# Looking to buy small acerage in Oregon/Washington



## oregon (Oct 9, 2015)

1. 2-5 Acres
2. Zoned for 
- Homestead activity and small cabin/cabin style house and barn.
- Water availability for small scale gardening (fruit trees, vegetables etc)
- 2-6 goats, 2-4 sheep, 1-2 horses, chickens, turkey and ducks.​3. Eligible for financing from a Bank.
4. Within 200 Mile radius from Portland, OR.


----------



## ajthoma (Oct 31, 2012)

Kinda depends on how much you are looking to spend. We went looking last year. I wanted 2 - 5 acres and wanted an old mobile on it to tear down and build something smaller. Everything we looked at around Corvallis was $300K + and was was covered with restrictions to build 2000+ sq. ft. houses. Thought that maybe a "local" realtor might be the answer (not someone living in the big city who just showed us MLS stuff we could find on-line). Driving down the rural highway we found a realtor's sign. He knew someone who had wanted to sell a few years before but had taken it off the market. We got a deal on 25+ acres plus a partially completed house (it has a pond, spring and fruit trees galore). We spent just a tad more than we had anticipated for the 2 acres and the previous owners are around for us to ask advice. I would suggest going down the country roads and noting real estate agents from the area and asking them if they know of something that might be a deal/not listed at that time. Good luck.


----------



## ozarkchaz (Feb 4, 2005)

Oregon, 

PM sent to your inbox.


----------



## oregon (Oct 9, 2015)

I think its a good idea to engage with a local realtor. I'm trying keep the cost $50-100k, not sure if any suitable property is available in that range.


----------



## remmettn (Dec 26, 2005)

oregon said:


> 1. 2-5 Acres
> 2. Zoned for - Homestead activity and small cabin/cabin style house and barn.
> - Water availability for small scale gardening (fruit trees, vegetables etc)
> - 2-6 goats, 2-4 sheep, 1-2 horses, chickens, turkey and ducks.​3. Eligible for financing from a Bank.
> 4. Within 200 Mile radius from Portland, OR.

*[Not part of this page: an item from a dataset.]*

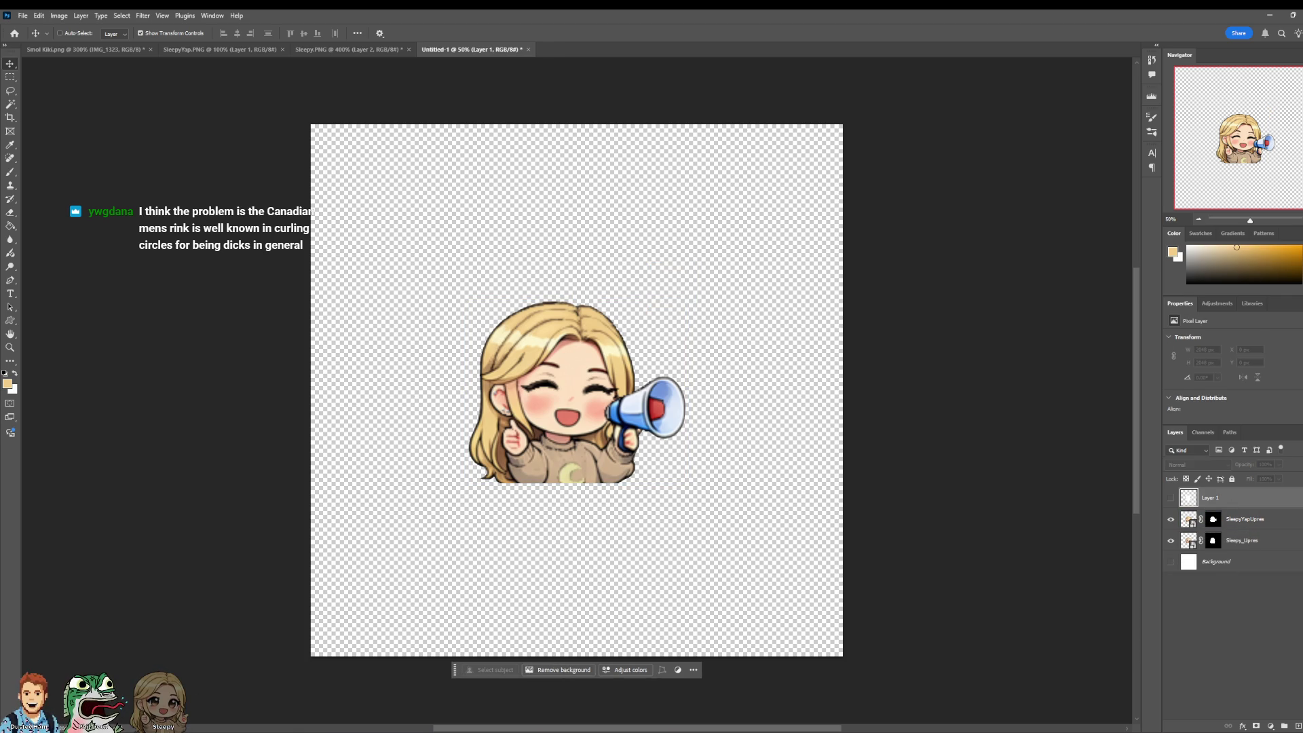
key("Delete")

look at Packwood, Washington the area is nice.
:goodjob:


----------



## smidley (Jan 21, 2016)

ajthoma said:


> Kinda depends on how much you are looking to spend. We went looking last year. I wanted 2 - 5 acres and wanted an old mobile on it to tear down and build something smaller. Everything we looked at around Corvallis was $300K + and was was covered with restrictions to build 2000+ sq. ft. houses. Thought that maybe a "local" realtor might be the answer (not someone living in the big city who just showed us MLS stuff we could find on-line). Driving down the rural highway we found a realtor's sign. He knew someone who had wanted to sell a few years before but had taken it off the market. We got a deal on 25+ acres plus a partially completed house (it has a pond, spring and fruit trees galore). We spent just a tad more than we had anticipated for the 2 acres and the previous owners are around for us to ask advice. I would suggest going down the country roads and noting real estate agents from the area and asking them if they know of something that might be a deal/not listed at that time. Good luck.


I'm looking for something similar. Would you mind PMing me the contact info for the real estate agent you used?


----------